Activity
Write out every line of text in the data below word for word, leaving out the pictures.

Extracted data
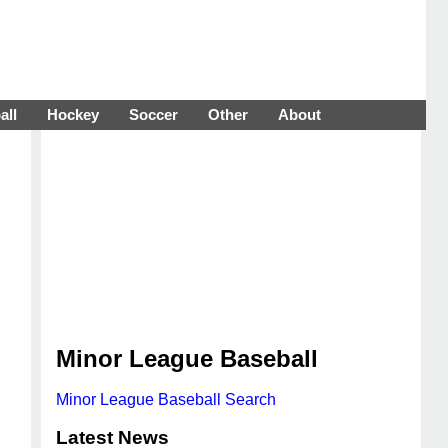
all
Hockey
Soccer
Other
About
Minor League Baseball
Minor League Baseball Search
Latest News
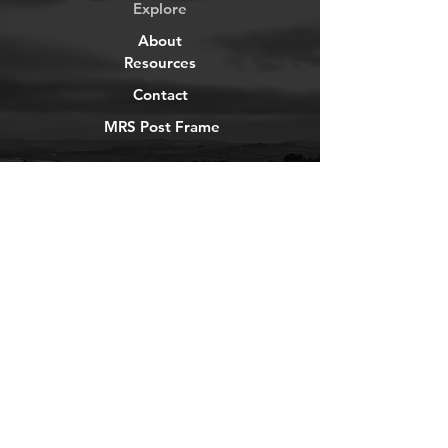
Explore
About
Resources
Contact
MRS Post Frame
YouTube
Instagram
TikTok
Facebook
Newsletter
Get our news and updates
Subscribe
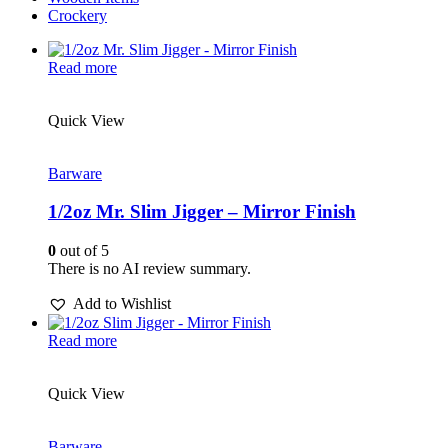
Crockery
Read more
Quick View
Barware
1/2oz Mr. Slim Jigger – Mirror Finish
0
out of 5
There is no AI review summary.
Add to Wishlist
Read more
Quick View
Barware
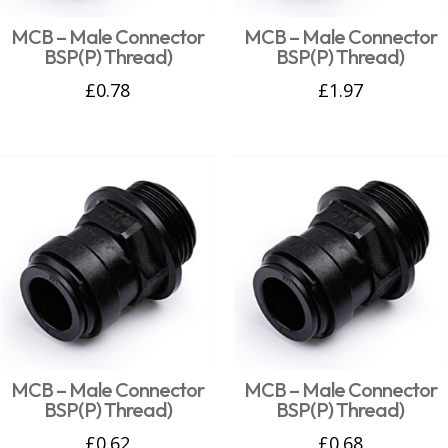
MCB – Male Connector
MCB – Male Connector
BSP(P) Thread)
BSP(P) Thread)
£
0.78
£
1.97
MCB – Male Connector
MCB – Male Connector
BSP(P) Thread)
BSP(P) Thread)
£
0.62
£
0.68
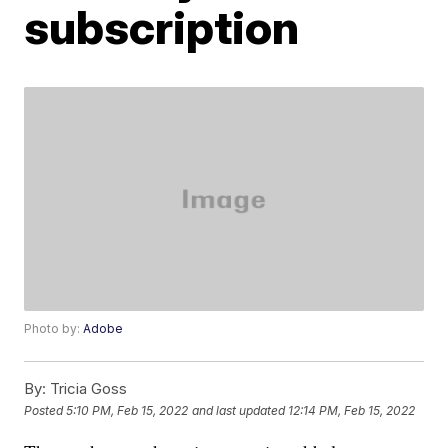
subscription
Photo by:
Adobe
By:
Tricia Goss
Posted
5:10 PM, Feb 15, 2022
and last updated
12:14 PM, Feb 15, 2022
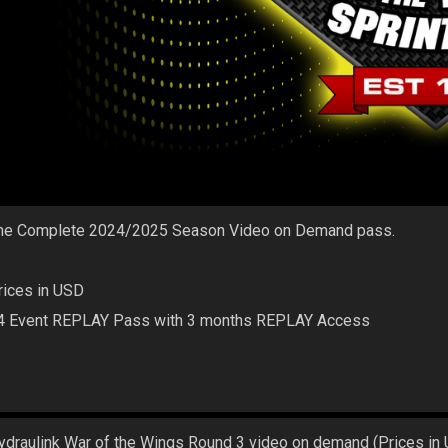
he Complete 2024/2025 Season Video on Demand pass.
rices in USD
4 Event REPLAY Pass with 3 months REPLAY Access
ydraulink War of the Wings Round 3 video on demand (Prices in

Final answer
all
Hockey
Soccer
Other
About
Minor League Baseball
Minor League Baseball Search
Latest News
Explore
About
Resources
Contact
MRS Post Frame
YouTube
Instagram
TikTok
Facebook
Newsletter
Get our news and updates
Subscribe
Crockery
Read more
Quick View
Barware
1/2oz Mr. Slim Jigger – Mirror Finish
0
out of 5
There is no AI review summary.
Add to Wishlist
Read more
Quick View
Barware
MCB – Male Connector
MCB – Male Connector
BSP(P) Thread)
BSP(P) Thread)
£
0.78
£
1.97
MCB – Male Connector
MCB – Male Connector
BSP(P) Thread)
BSP(P) Thread)
£
0.62
£
0.68
subscription
Photo by:
Adobe
By:
Tricia Goss
Posted
5:10 PM, Feb 15, 2022
and last updated
12:14 PM, Feb 15, 2022
he Complete 2024/2025 Season Video on Demand pass.
rices in USD
4 Event REPLAY Pass with 3 months REPLAY Access
ydraulink War of the Wings Round 3 video on demand (Prices in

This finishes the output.